= Work task =
Every record must appear in your copy exactly as written, with no pictures.

= Data for the task =

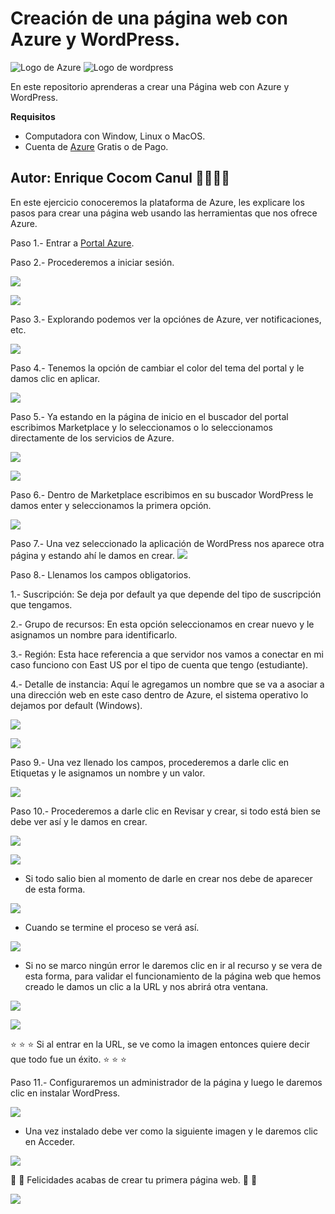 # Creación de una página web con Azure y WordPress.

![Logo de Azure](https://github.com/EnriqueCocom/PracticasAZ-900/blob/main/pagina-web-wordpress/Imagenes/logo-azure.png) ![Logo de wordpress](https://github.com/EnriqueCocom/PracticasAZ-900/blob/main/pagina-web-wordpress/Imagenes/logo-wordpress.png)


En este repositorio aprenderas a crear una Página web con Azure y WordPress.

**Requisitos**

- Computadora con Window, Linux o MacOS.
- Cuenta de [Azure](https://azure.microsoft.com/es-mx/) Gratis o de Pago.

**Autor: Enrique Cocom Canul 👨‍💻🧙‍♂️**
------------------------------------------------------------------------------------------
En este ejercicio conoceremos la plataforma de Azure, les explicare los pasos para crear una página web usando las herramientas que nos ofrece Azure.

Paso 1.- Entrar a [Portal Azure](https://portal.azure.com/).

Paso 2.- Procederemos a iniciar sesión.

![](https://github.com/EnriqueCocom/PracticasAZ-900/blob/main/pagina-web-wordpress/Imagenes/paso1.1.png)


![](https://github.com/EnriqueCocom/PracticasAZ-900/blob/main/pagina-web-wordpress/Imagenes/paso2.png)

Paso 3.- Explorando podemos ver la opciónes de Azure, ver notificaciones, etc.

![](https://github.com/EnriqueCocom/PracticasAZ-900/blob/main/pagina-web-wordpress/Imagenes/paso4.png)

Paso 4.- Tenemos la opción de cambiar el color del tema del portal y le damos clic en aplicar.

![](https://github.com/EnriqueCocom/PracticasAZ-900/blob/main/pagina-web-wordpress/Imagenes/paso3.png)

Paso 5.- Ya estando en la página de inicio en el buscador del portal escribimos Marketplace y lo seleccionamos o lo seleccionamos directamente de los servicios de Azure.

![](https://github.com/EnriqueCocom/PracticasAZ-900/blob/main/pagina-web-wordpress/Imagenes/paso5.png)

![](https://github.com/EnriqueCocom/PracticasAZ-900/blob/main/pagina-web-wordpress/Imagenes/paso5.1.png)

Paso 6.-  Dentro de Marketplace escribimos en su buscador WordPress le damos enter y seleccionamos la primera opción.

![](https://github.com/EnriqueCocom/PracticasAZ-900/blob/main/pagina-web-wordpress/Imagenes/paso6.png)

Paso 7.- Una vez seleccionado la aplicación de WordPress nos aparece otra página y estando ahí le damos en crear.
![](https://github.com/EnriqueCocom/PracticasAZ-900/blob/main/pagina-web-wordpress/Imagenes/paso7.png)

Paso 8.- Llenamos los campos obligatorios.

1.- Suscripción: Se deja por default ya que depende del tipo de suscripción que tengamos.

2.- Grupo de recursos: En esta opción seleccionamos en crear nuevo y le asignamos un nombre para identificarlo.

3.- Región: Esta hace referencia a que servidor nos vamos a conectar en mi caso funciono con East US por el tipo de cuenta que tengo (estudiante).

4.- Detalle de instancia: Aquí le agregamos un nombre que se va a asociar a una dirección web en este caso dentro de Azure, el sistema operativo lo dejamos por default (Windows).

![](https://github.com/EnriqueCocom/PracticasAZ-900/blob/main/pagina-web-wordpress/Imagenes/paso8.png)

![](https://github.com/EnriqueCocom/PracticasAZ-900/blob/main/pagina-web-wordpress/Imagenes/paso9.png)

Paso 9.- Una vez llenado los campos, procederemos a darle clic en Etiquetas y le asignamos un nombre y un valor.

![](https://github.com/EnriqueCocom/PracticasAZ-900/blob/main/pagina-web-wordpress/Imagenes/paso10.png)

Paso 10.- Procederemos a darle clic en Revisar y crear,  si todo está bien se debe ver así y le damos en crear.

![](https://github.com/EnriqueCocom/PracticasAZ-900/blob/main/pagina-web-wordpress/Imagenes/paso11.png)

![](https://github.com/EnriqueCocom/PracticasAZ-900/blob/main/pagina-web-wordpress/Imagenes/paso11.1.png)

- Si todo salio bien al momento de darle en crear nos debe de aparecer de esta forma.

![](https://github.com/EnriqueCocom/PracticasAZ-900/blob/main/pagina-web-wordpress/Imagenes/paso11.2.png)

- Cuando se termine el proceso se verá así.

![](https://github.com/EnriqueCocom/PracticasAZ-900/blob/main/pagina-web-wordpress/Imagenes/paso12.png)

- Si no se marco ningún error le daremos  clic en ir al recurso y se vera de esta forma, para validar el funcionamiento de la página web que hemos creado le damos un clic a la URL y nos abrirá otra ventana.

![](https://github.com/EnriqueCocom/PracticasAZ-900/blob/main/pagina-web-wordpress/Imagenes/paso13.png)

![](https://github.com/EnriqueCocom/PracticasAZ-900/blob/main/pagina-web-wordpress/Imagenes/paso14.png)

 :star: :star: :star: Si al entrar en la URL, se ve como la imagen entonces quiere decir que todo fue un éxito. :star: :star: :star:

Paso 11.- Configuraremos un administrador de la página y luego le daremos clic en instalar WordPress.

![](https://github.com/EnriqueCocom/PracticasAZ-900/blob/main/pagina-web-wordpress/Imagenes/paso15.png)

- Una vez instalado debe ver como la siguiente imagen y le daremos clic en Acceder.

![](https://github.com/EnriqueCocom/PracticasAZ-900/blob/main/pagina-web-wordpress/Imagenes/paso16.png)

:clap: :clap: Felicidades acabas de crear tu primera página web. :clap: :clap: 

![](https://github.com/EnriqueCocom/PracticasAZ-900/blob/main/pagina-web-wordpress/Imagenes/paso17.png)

= Solution =
 # Creación de una página web con Azure y WordPress.

![Logo de Azure](https://github.com/EnriqueCocom/PracticasAZ-900/blob/main/pagina-web-wordpress/Imagenes/logo-azure.png) ![Logo de wordpress](https://github.com/EnriqueCocom/PracticasAZ-900/blob/main/pagina-web-wordpress/Imagenes/logo-wordpress.png)


En este repositorio aprenderas a crear una Página web con Azure y WordPress.

**Requisitos**

- Computadora con Window, Linux o MacOS.
- Cuenta de [Azure](https://azure.microsoft.com/es-mx/) Gratis o de Pago.

**Autor: Enrique Cocom Canul 👨‍💻🧙‍♂️**
------------------------------------------------------------------------------------------
En este ejercicio conoceremos la plataforma de Azure, les explicare los pasos para crear una página web usando las herramientas que nos ofrece Azure.

Paso 1.- Entrar a [Portal Azure](https://portal.azure.com/).

Paso 2.- Procederemos a iniciar sesión.

![](https://github.com/EnriqueCocom/PracticasAZ-900/blob/main/pagina-web-wordpress/Imagenes/paso1.1.png)


![](https://github.com/EnriqueCocom/PracticasAZ-900/blob/main/pagina-web-wordpress/Imagenes/paso2.png)

Paso 3.- Explorando podemos ver la opciónes de Azure, ver notificaciones, etc.

![](https://github.com/EnriqueCocom/PracticasAZ-900/blob/main/pagina-web-wordpress/Imagenes/paso4.png)

Paso 4.- Tenemos la opción de cambiar el color del tema del portal y le damos clic en aplicar.

![](https://github.com/EnriqueCocom/PracticasAZ-900/blob/main/pagina-web-wordpress/Imagenes/paso3.png)

Paso 5.- Ya estando en la página de inicio en el buscador del portal escribimos Marketplace y lo seleccionamos o lo seleccionamos directamente de los servicios de Azure.

![](https://github.com/EnriqueCocom/PracticasAZ-900/blob/main/pagina-web-wordpress/Imagenes/paso5.png)

![](https://github.com/EnriqueCocom/PracticasAZ-900/blob/main/pagina-web-wordpress/Imagenes/paso5.1.png)

Paso 6.-  Dentro de Marketplace escribimos en su buscador WordPress le damos enter y seleccionamos la primera opción.

![](https://github.com/EnriqueCocom/PracticasAZ-900/blob/main/pagina-web-wordpress/Imagenes/paso6.png)

Paso 7.- Una vez seleccionado la aplicación de WordPress nos aparece otra página y estando ahí le damos en crear.
![](https://github.com/EnriqueCocom/PracticasAZ-900/blob/main/pagina-web-wordpress/Imagenes/paso7.png)

Paso 8.- Llenamos los campos obligatorios.

1.- Suscripción: Se deja por default ya que depende del tipo de suscripción que tengamos.

2.- Grupo de recursos: En esta opción seleccionamos en crear nuevo y le asignamos un nombre para identificarlo.

3.- Región: Esta hace referencia a que servidor nos vamos a conectar en mi caso funciono con East US por el tipo de cuenta que tengo (estudiante).

4.- Detalle de instancia: Aquí le agregamos un nombre que se va a asociar a una dirección web en este caso dentro de Azure, el sistema operativo lo dejamos por default (Windows).

![](https://github.com/EnriqueCocom/PracticasAZ-900/blob/main/pagina-web-wordpress/Imagenes/paso8.png)

![](https://github.com/EnriqueCocom/PracticasAZ-900/blob/main/pagina-web-wordpress/Imagenes/paso9.png)

Paso 9.- Una vez llenado los campos, procederemos a darle clic en Etiquetas y le asignamos un nombre y un valor.

![](https://github.com/EnriqueCocom/PracticasAZ-900/blob/main/pagina-web-wordpress/Imagenes/paso10.png)

Paso 10.- Procederemos a darle clic en Revisar y crear,  si todo está bien se debe ver así y le damos en crear.

![](https://github.com/EnriqueCocom/PracticasAZ-900/blob/main/pagina-web-wordpress/Imagenes/paso11.png)

![](https://github.com/EnriqueCocom/PracticasAZ-900/blob/main/pagina-web-wordpress/Imagenes/paso11.1.png)

- Si todo salio bien al momento de darle en crear nos debe de aparecer de esta forma.

![](https://github.com/EnriqueCocom/PracticasAZ-900/blob/main/pagina-web-wordpress/Imagenes/paso11.2.png)

- Cuando se termine el proceso se verá así.

![](https://github.com/EnriqueCocom/PracticasAZ-900/blob/main/pagina-web-wordpress/Imagenes/paso12.png)

- Si no se marco ningún error le daremos  clic en ir al recurso y se vera de esta forma, para validar el funcionamiento de la página web que hemos creado le damos un clic a la URL y nos abrirá otra ventana.

![](https://github.com/EnriqueCocom/PracticasAZ-900/blob/main/pagina-web-wordpress/Imagenes/paso13.png)

![](https://github.com/EnriqueCocom/PracticasAZ-900/blob/main/pagina-web-wordpress/Imagenes/paso14.png)

 :star: :star: :star: Si al entrar en la URL, se ve como la imagen entonces quiere decir que todo fue un éxito. :star: :star: :star:

Paso 11.- Configuraremos un administrador de la página y luego le daremos clic en instalar WordPress.

![](https://github.com/EnriqueCocom/PracticasAZ-900/blob/main/pagina-web-wordpress/Imagenes/paso15.png)

- Una vez instalado debe ver como la siguiente imagen y le daremos clic en Acceder.

![](https://github.com/EnriqueCocom/PracticasAZ-900/blob/main/pagina-web-wordpress/Imagenes/paso16.png)

:clap: :clap: Felicidades acabas de crear tu primera página web. :clap: :clap: 

![](https://github.com/EnriqueCocom/PracticasAZ-900/blob/main/pagina-web-wordpress/Imagenes/paso17.png)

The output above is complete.